A while ago, bug 749010 was reported which was about a perma-orange on
our Linux64 mochitest-chrome suite due to a crash. This bug only
affected Firefox 13 which was in beta back then, and it was marked as
tracking-firefox13+ on 2012-04-30. Then people discussed whether to
back out bug 736028 which was apparently what triggered it, and that
didn't get approved, and bug 749010 was marked as
status-firefox13:wontfix (which was the wrong call IMO, more on that
below) on 2012-05-03, to which people objected and set the status back
to "affcted" on 2012-05-07. Then more discussion and debugging happened
on the bug, Nick posted a patch and Ben had a few nits over it, and then
nothing happened on the bug and we released Firefox 13 on 2012-06-05
with bug 749010 withstanding (and indeed if you look at
https://tbpl.mozilla.org/?tree=Mozilla-Release, you'll see that the
latest test runs on Linux64 PGO did experience crash.)
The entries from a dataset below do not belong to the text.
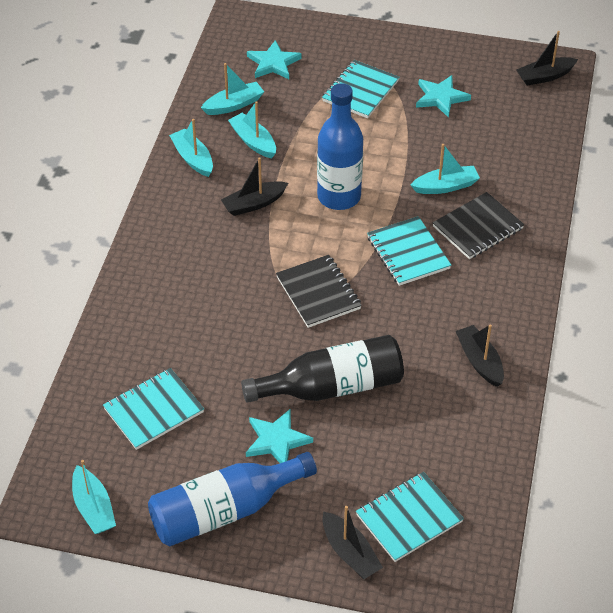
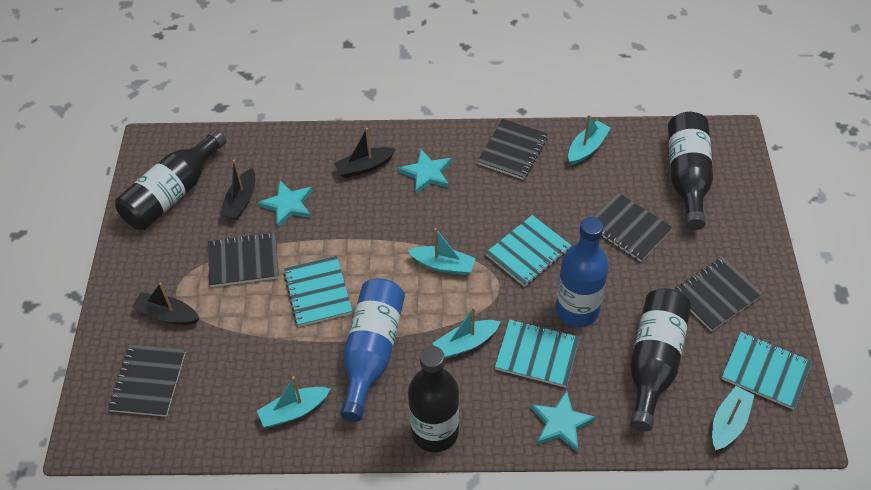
black boat: 4 -> 3
black bottle: 1 -> 4
black notebook: 2 -> 5

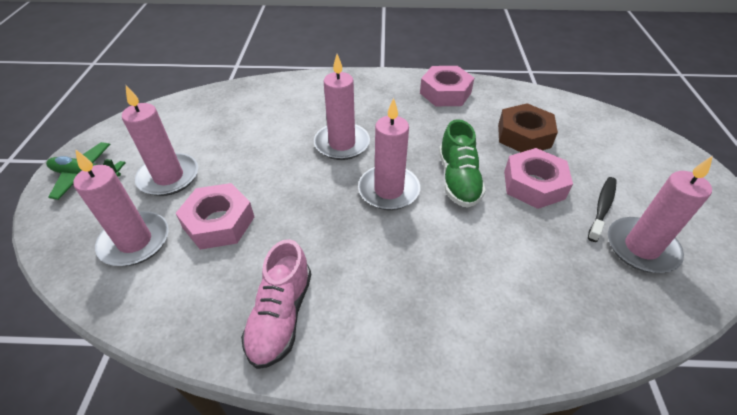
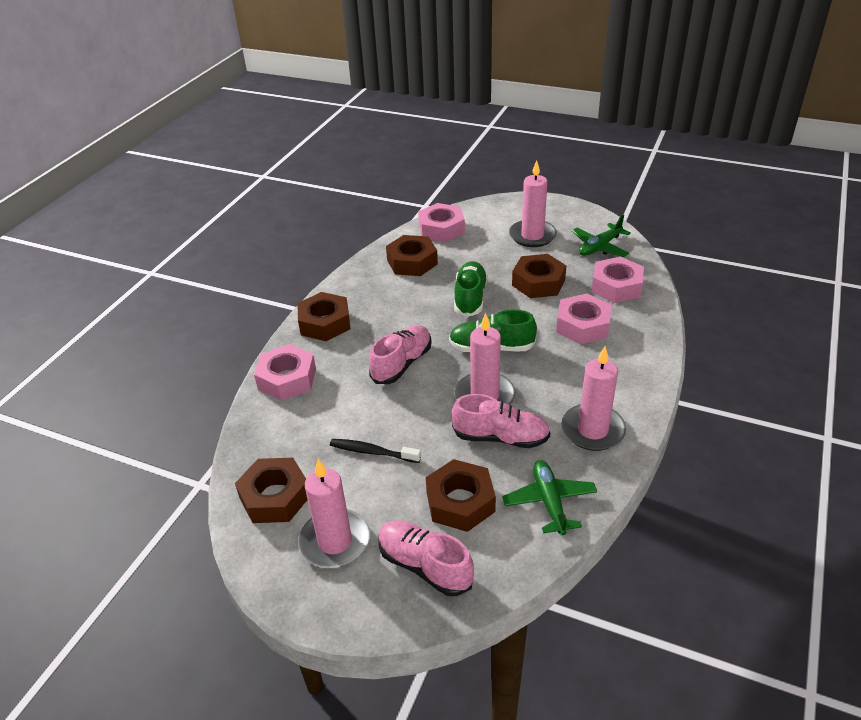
brown nut: 1 -> 5
green plane: 1 -> 2
green shoe: 1 -> 2
pink candle: 5 -> 4
pink nut: 3 -> 4
pink shoe: 1 -> 3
Now, we ship software with known crashes and bugs all the time, and
there is analysis in this bug saying that the crash did not affect
anybody in the wild, which I trust and I think the right call was
probably made in not getting bug 749010 backed out, especially since we
did have a fix for the crash at hand. But still, the fact remains that
this bug was a persistent crash inside our test suite, which means that
we had no test coverage on everything that was tested after the crashing
test. So we shipped a release without getting full test coverage on one
of our tier 1 platforms. This is the reason that I think marking bug
749010 as "wontfix" was the wrong call.
What bothers me a lot more though is how we went through a release with
a tracking+ status:affected bug and nobody noticed it. This query shows
all such bugs for Firefox 13 <
http://bit.ly/Oqh75w> (with a total of 13
such bugs), and the same query for Firefox 14 <
http://bit.ly/NfhKRN>
shows 28 bugs.
My impression had always been that we make sure to either fix things for
a release, or wontfix them, so I find it very strange that we have
shipped a release with known tracked items without having a final call
on whether we need to fix or wontfix them. I'm not 100% sure what the
process for making this call is, but as a developer I always relied on
the assumption that marking something as tracking+ will make sure that
it doesn't fall through the cracks, and seeing that this doesn't happen
in practice makes me very nervous.
For example, I think in case of bug 749010 at the very list we should
have disabled that test, so that we would only lose coverage on a single
test.
If this way of bugs falling through the cracks is not expected, we
should think about a way to fix it.
Cheers,
Ehsan